Task data:
========================================
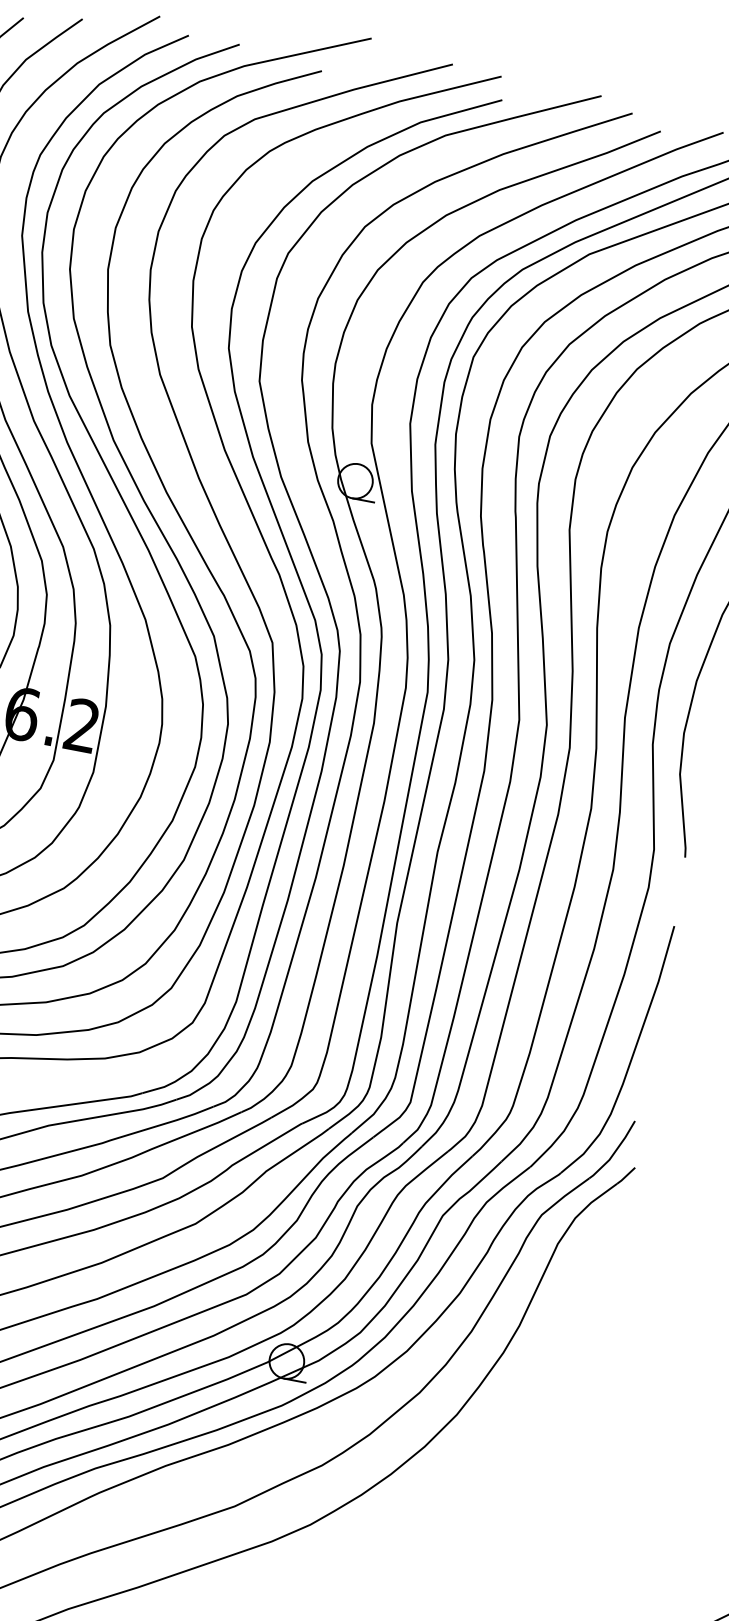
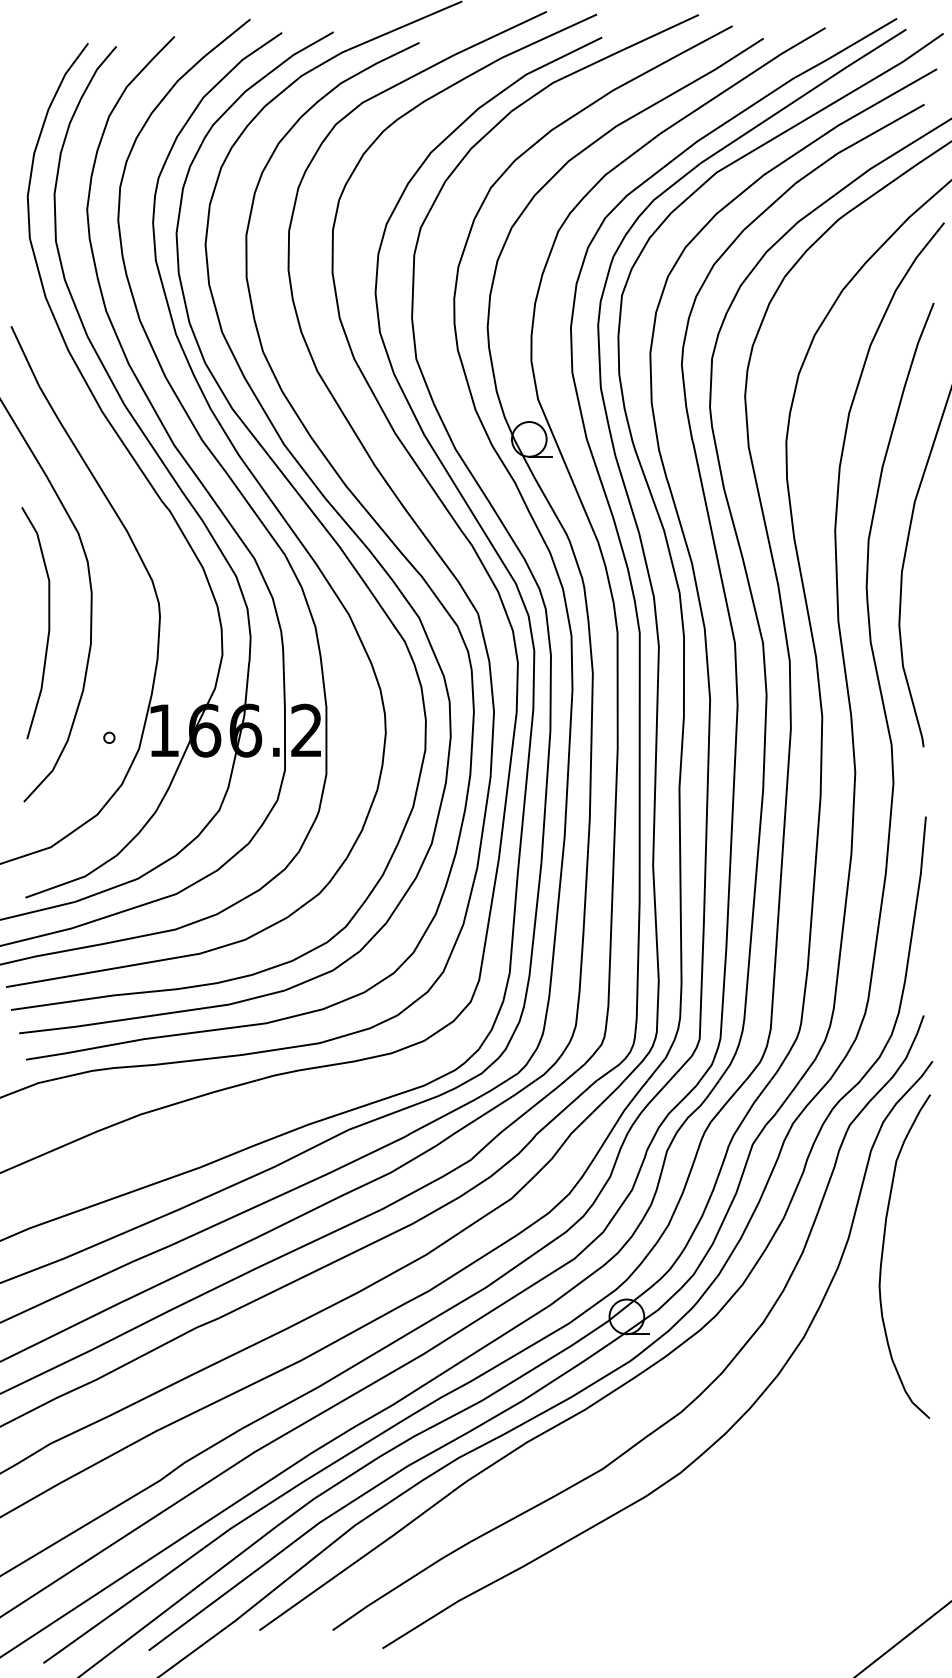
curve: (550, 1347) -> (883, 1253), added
========================================
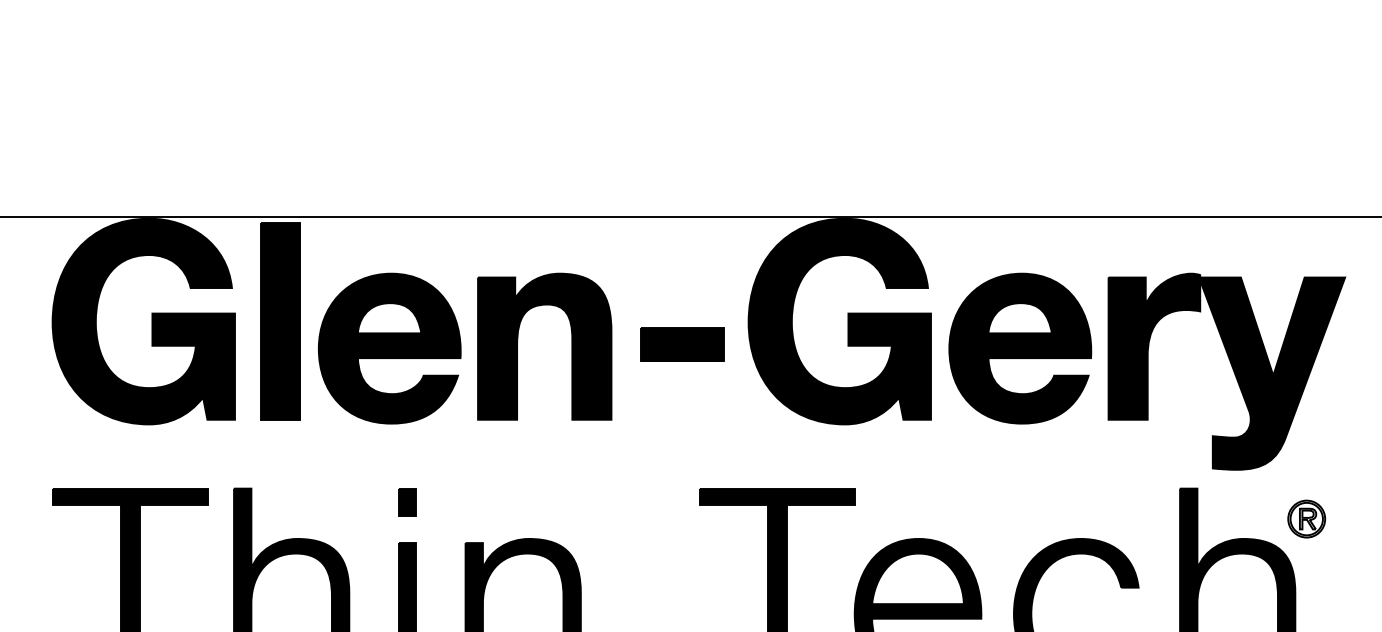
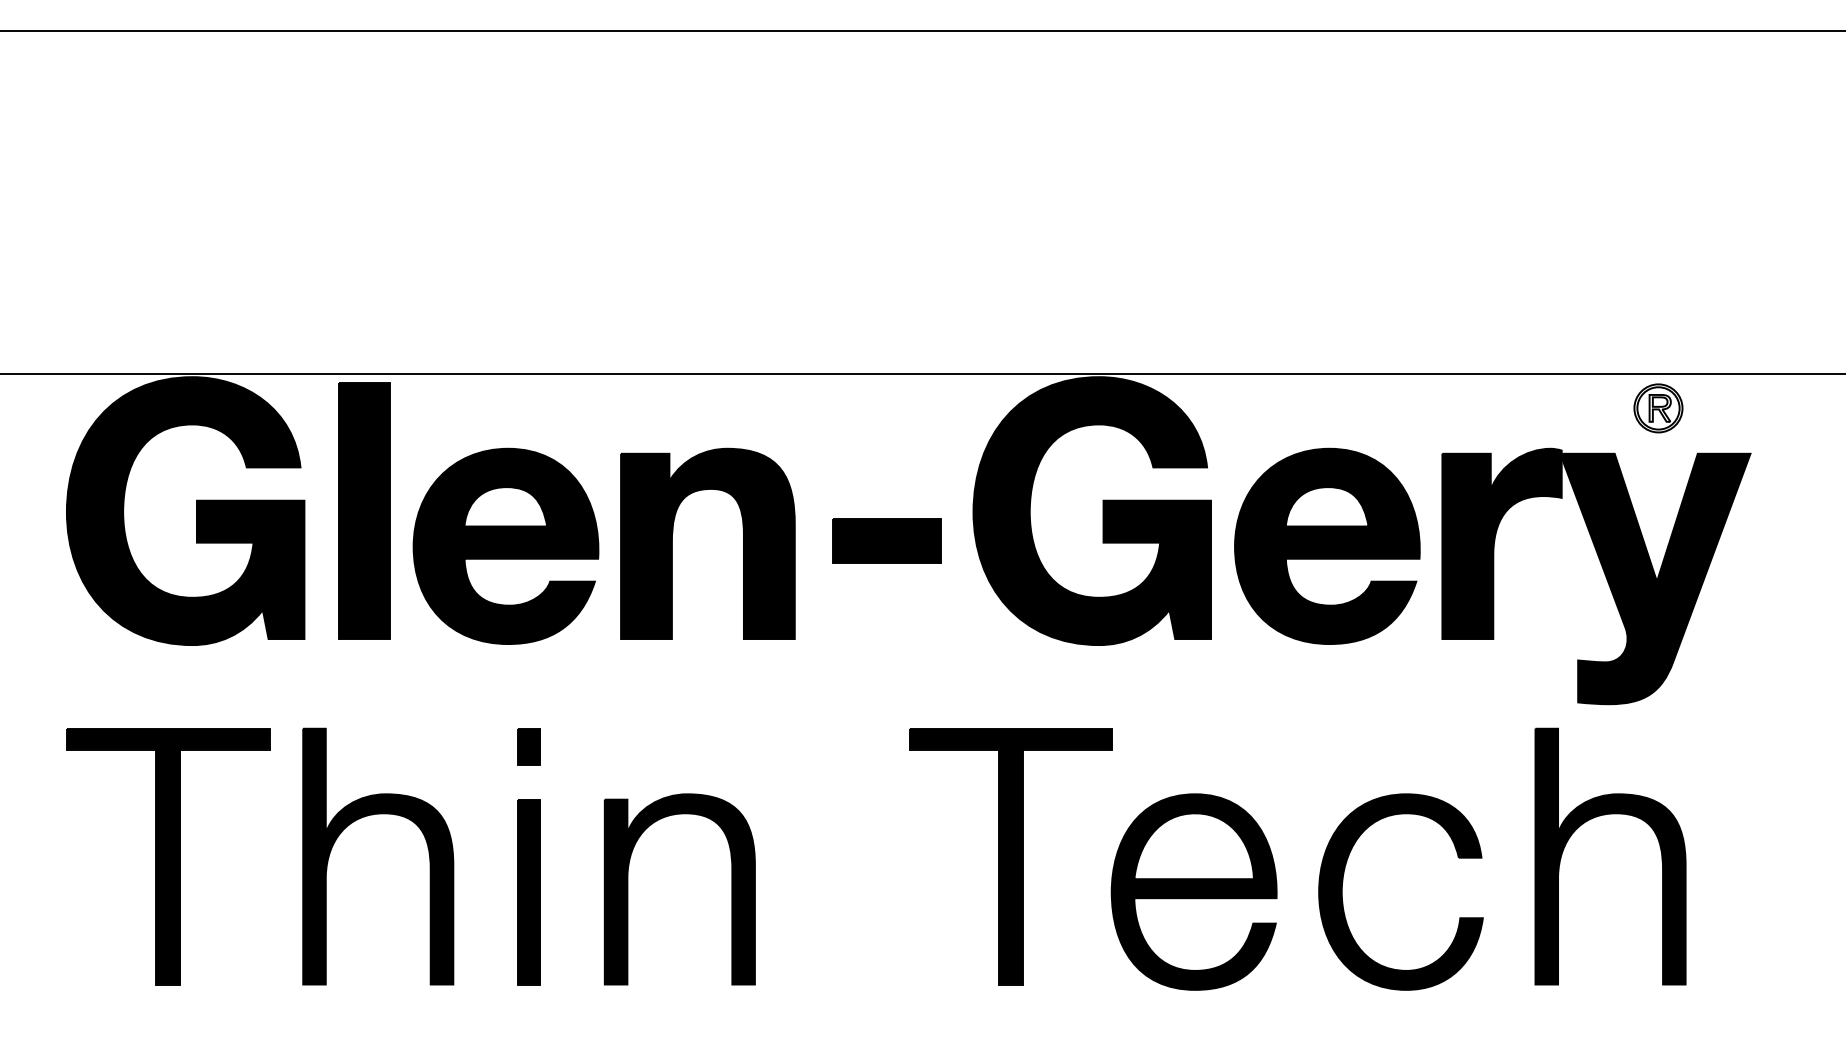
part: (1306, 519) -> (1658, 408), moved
========================================
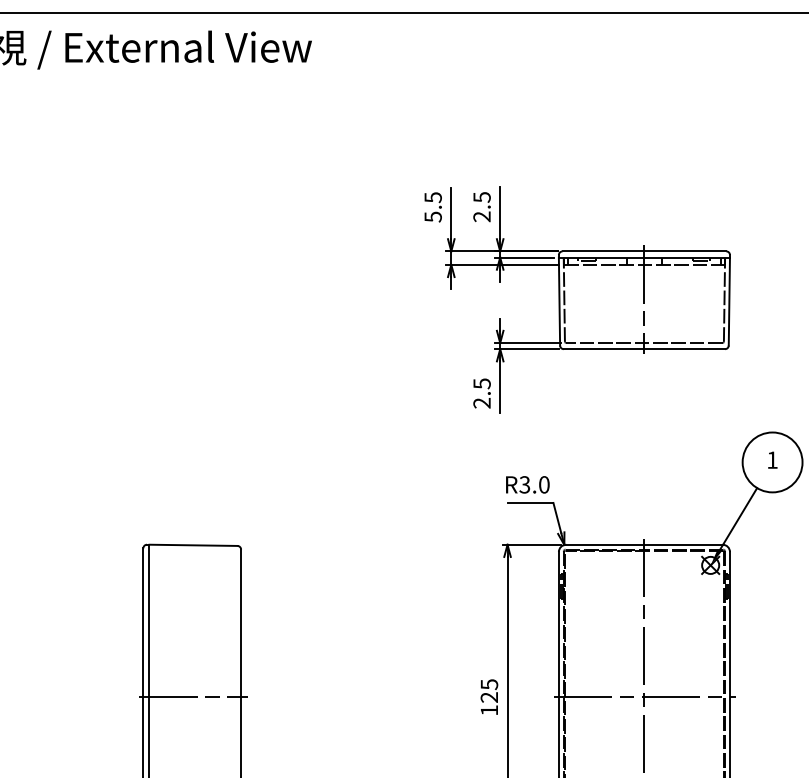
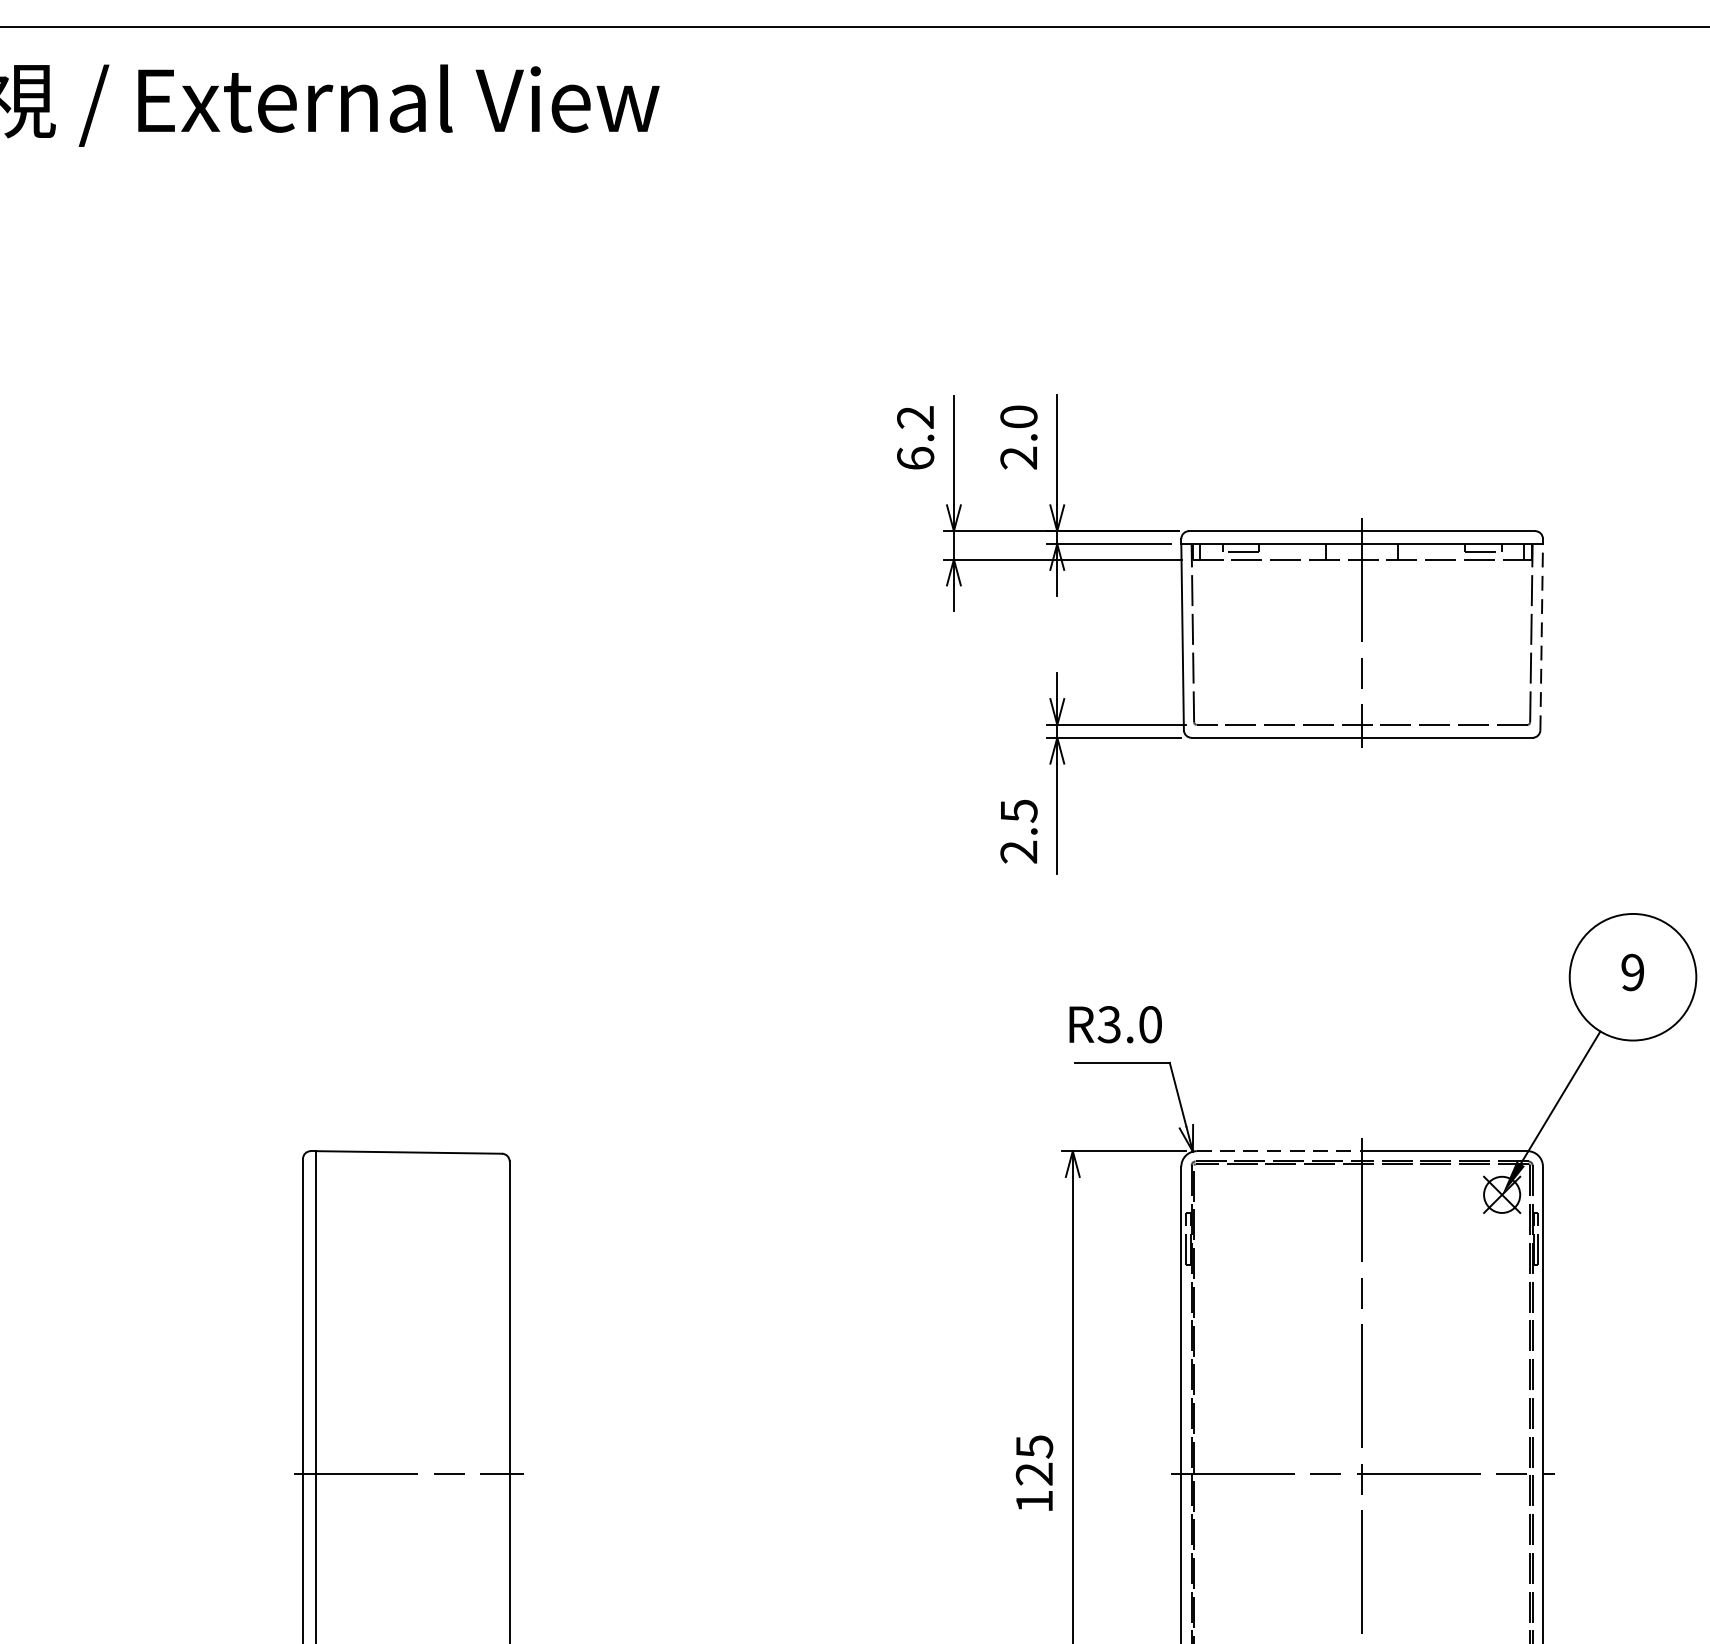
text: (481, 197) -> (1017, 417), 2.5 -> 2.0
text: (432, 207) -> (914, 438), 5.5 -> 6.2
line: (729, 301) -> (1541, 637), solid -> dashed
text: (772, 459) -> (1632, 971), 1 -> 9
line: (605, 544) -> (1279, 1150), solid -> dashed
========================================
The entries above hold the needed span. Transcribe exactly the lines from the one with "text: (481, 197) -> (1017, 417), 2.5 -> 2.0" to the one with "line: (605, 544)", both included.

Result for this exercise:
text: (481, 197) -> (1017, 417), 2.5 -> 2.0
text: (432, 207) -> (914, 438), 5.5 -> 6.2
line: (729, 301) -> (1541, 637), solid -> dashed
text: (772, 459) -> (1632, 971), 1 -> 9
line: (605, 544) -> (1279, 1150), solid -> dashed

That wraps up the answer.